Schriftliche Aufgabe 1:
Mit welchem Programm nimmt lintschi laut dem Textauszug auf?

__________________________________________________

Grade mir passiert das immer, wo ich eine derartige technische Dreifach-Null bin. Oder natürlich vielleicht deshalb ... 
Auf jeden Fall bitte ich um Hilfe in deppensicherer Antwort 

Danke im voraus!


----------



## Andreas Späth (15. Juli 2007)

Mit welchem Programm versuchst du denn Aufzuzeichnen?


----------



## chmee (15. Juli 2007)

Schau bitte in Sound&Audiogeräte, ob alle Aufnahme/Wiedergabeeinstellungen auf
das USB-Gerät umgeschaltet sind.

mfg chmee


----------



## lintschi (15. Juli 2007)

@ DJ Teac
Ich mache sie mit Audacity, aber schon der Windows-Audiorecorder geht nicht besser.

@chmee
Ja, danke. Ist richtig eingestellt.


----------



## chmee (15. Juli 2007)

Habe mir gerade das Gerät angeschaut. Mit welchem Kabel gehst Du in das Alesis ?
Sind die Schalter auf Mic gestellt ? Gibt es denn einen aussagekräftigen LED-Ausschlag
auf dem Alesis ? Ist der Gainregler benutzt worden ? Hörst Du Dich auf dem Kopfhörerausgang (Der Monitormix muss dabei auf Direct stehen) ?

mfg chmee


----------



## lintschi (15. Juli 2007)

ich gehe mit einem usb-kabel hinein, das dabei war. und zwar direkt, nicht über hub.
die schalter sind auf mic gestellt.
der gainregler steht ganz rechts, also aufs größte.
es gibt einen kompletten led-ausschlag, wenn ich in das mikro BLASE, wenn ich spreche, ist er nur gering.
ich hab leider keinen kopfhörer da, den ich anschließen kann. die haben alle andere stecker. leider ... ich kauf mir morgen einen adapter.

danke!


----------

__________________________________________________

Schriftliche Aufgabe 2:
Übertrage alle Zeilen der Datensätze unten in eine Markdown-Tabelle mit den Spalten „Nr“ für die Zeilennummer und „Zeile“ für den Inhalt, ohne Leerzeilen. Lass die Bilder in der Antwort weg.

Bereitgestelltes Material:

__________________________________________________

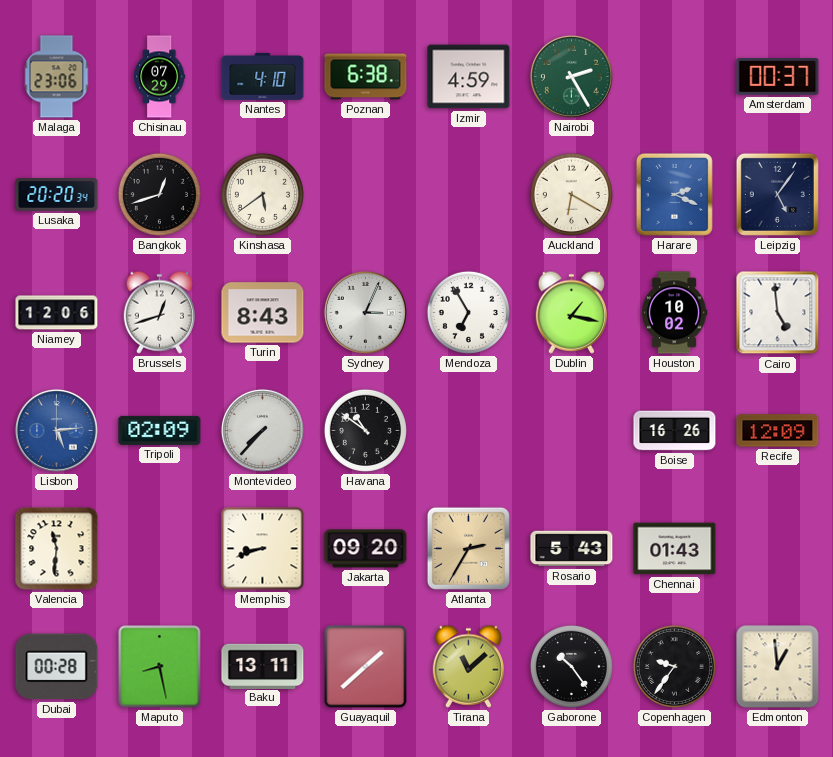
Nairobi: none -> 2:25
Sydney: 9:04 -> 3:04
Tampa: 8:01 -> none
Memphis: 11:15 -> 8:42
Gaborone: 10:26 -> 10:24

__________________________________________________

Endgültige Antwort 1:
Mit Audacity.

Endgültige Antwort 2:
| Nr | Zeile |
|---|---|
| 1 | Nairobi: none -> 2:25 |
| 2 | Sydney: 9:04 -> 3:04 |
| 3 | Tampa: 8:01 -> none |
| 4 | Memphis: 11:15 -> 8:42 |
| 5 | Gaborone: 10:26 -> 10:24 |